国内唯一の情報学の総合研究所であるNIIは、大学や研究機関における研究活動を支える次世代学術研究プラットフォーム「NII Research Data Cloud)(NII RDC)の構築に2017年から取り組み、2021年から本格的なサービスの運用を開始しました。この基盤上で研究データ利活用の可能性をさらに広げるため、秘匿解析機能を含む7つの高度化機能を開発中であり、その要素技術として秘密計算技術の研究を進めています。
NTTは世界に先駆けて秘密計算技術の研究開発に取り組んでおり、秘密計算による統計処理に加え、秘密計算で深層学習を行う技術を世界で初めて実現しています(2019年9月2日報道発表)。ここから更に研究開発を進め、機械学習の基本である回帰・分類・クラスタリング・データ次元圧縮の代表的なアルゴリズムを秘密計算で実現し、世界初の秘密計算AIソフトウェアを開発しました。

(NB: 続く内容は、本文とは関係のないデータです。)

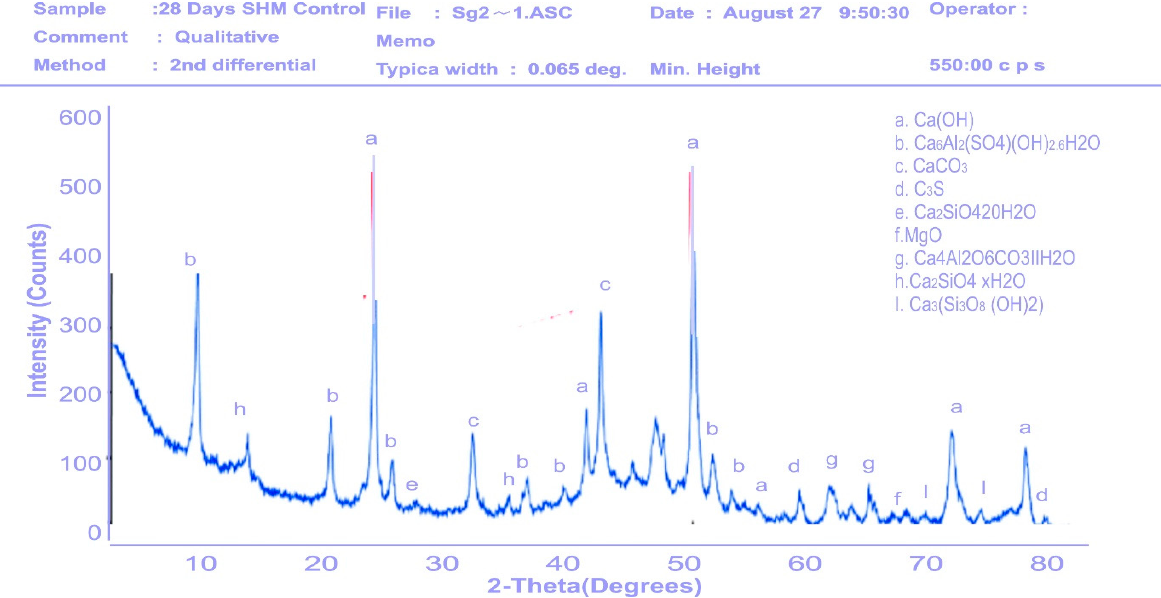
Figure 12. XRD pattern of the SPM-30 sample at 7 days.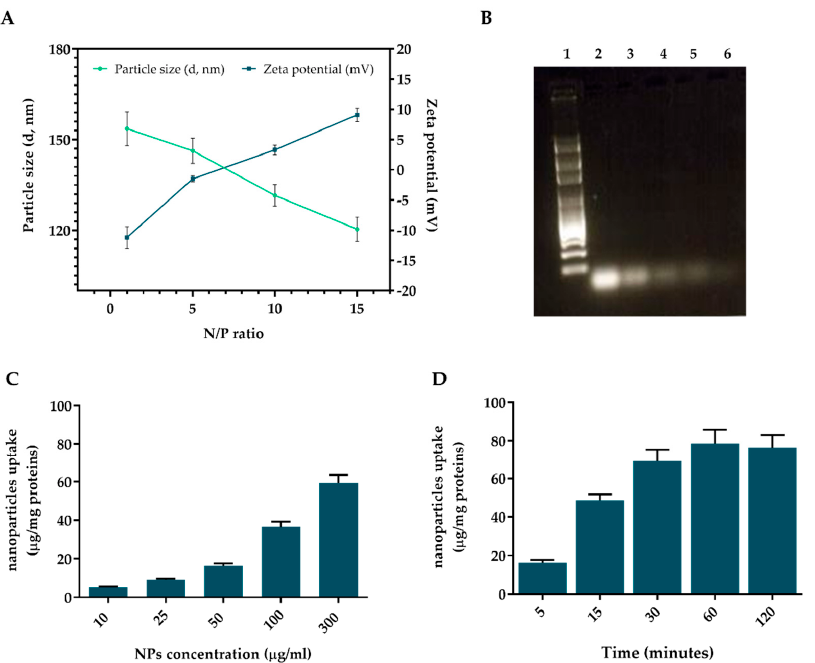
Figure 2. Characterization of siRNA/AcPEI complexes. ( A ) Average hydrodynamic diameter and zeta potential of AcPEI NPs at different N/P ratios (mean ± SD, n = 6). ( B ) Nuclease stability of siRNA/AcPEI complexes at different N/P ratios after incubation at 37°C and 5% CO 2 in 90% FBS. After gel electrophoresis, band intensities were quantified with ImageJ software and plotted versus time. Free MMP2-siRNA was used as control. Line 1: marker, line 2: free siRNA, line 3: N/P 1:1, line 4: N/P 5:1, line 5: N/P 10:1, and line 6: N/P 15:1. Uptake efficiency of fluorescent nanocomplexes (siRNA/AcPEI) in human prostate cancer cells PC3 at N/P ratio of 15:1. ( C ) Concentration and ( D ) time dependent cellular uptake of siRNA/AcPEI performed by FACS analysis. Cell-associated fluorescence was calculated from the standard curve and expressed as the number of nanoparticles ( μ g) uptaken per mg cell protein. Results are expressed as the mean of three independent experiments ± standard deviation (n =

今回、NIIとNTTは秘密計算を用いた安全なデータ分析基盤に関する共同研究の中で、NIIが所有する計算機上にNTTの秘密計算AIソフトウェア環境を構築し、研究者に試用していただく機会を設けることとしました。第一線で活躍する研究者からのフィードバックを得て、実際の研究における秘密計算技術の有用性を評価するとともに、次世代NII RDCの秘匿解析機能の開発を見据えた技術検証を行い、世界最先端の学術基盤の構築をめざしていきます。
2.トライアルの概要
・利用対象者:国内の大学・研究機関に所属する教職員・研究者の方
・提供期間:2023年1月末から2024年3月度までを予定
・利用料金:無料
・利用目的:実験目的(非商用目的)に限る
・受付方法:こちらのURLでご案内します。
https://rcos.nii.ac.jp/news/2023/01/20230123-0/
<トライアルのイメージ>
図1.トライアルのイメージ
<トライアルの役割分担>
NII
・次世代NII RDCに搭載される秘匿解析機能の設計・開発・運用を見据えた技術検証を行う。
・研究者との対話を通じて秘密計算AIソフトウェア技術を評価し、研究者にとって有用な秘匿解析機能の設計につなげる。
NTT
・NII所有計算機へ秘密計算AIソフトウェア環境を構築する。
・クラウド基盤における秘密計算技術のフィージビリティを検証する。
3.秘密計算AIソフトウェアの技術ポイント
NTTでは独自の工夫により、データを暗号化したまま整列や分割操作を高速に行う技術や、浮動小数点演算を扱った実数演算及び初等関数を効率よく実行する技術を開発しており、これらの技術をAIアルゴリズムにも応用することで、秘密計算によるAI処理のためのプロトコルを効率よく実現しました。
これにより、世界で初めてAIの4大カテゴリ(回帰・クラス分類・クラスタリング・データ次元圧縮)の主要なアルゴリズムによる学習・推論が可能な秘密計算AIソフトウェアを実現しました。具体的には、勾配ブースティング木・ニューラルネットワーク・階層型クラスタリング・主成分分析などを秘密計算で実行できます(図2)。
秘密計算AIソフトウェアは、データサイエンティストがAI処理を実施する際に一般的に用いられている、Pythonを利用して容易にプログラミングすることが可能です。
図2.秘密計算AIで実現したAI4大カテゴリの主要なアルゴリズム
4.NII RDCの構想、技術ポイント
NII RDCは研究データの管理基盤(GakuNin RDM)、公開基盤(WEKO3)、検索基盤(CiNii Research)から構成されています。(図3)
図3.NII RDCの概要
このうちGakuNin RDMは、研究プロジェクト実施中に、個人の研究者あるいは研究グループが研究データや関連の資料を管理するための研究データ管理基盤です。既存のストレージや研究ソフトウェアと連携し、クローズドな空間で、研究プロジェクトに関わるファイルのバージョン管理や、メンバー内でのアクセスコントロールを実現しており、全国の52機関(2022年11月時点)で利用が進んでいます。
今回の取り組みは、次世代NII RDCにおける高度化機能(図4)のひとつである「秘匿解析機能」の実現に向けて、その要素技術として秘密計算技術の有用性を検証することを目的としています。
図4.秘匿解析機能を含む次世代NII RDCの全体像
5.今後の取り組み
NIIは、本トライアルで得られた研究者からのフィードバックを活かして、研究現場で役立つ秘匿計算機能の開発を目指します。NTTは、本取り組みを通じて安全にデータを共有できる基盤技術を確立し、誰もが安心してデータを利活用できる社会の実現を目指します。これらの取り組みがデータ利活用のハードルを下げ、オープンサイエンスの促進につながることを期待しています。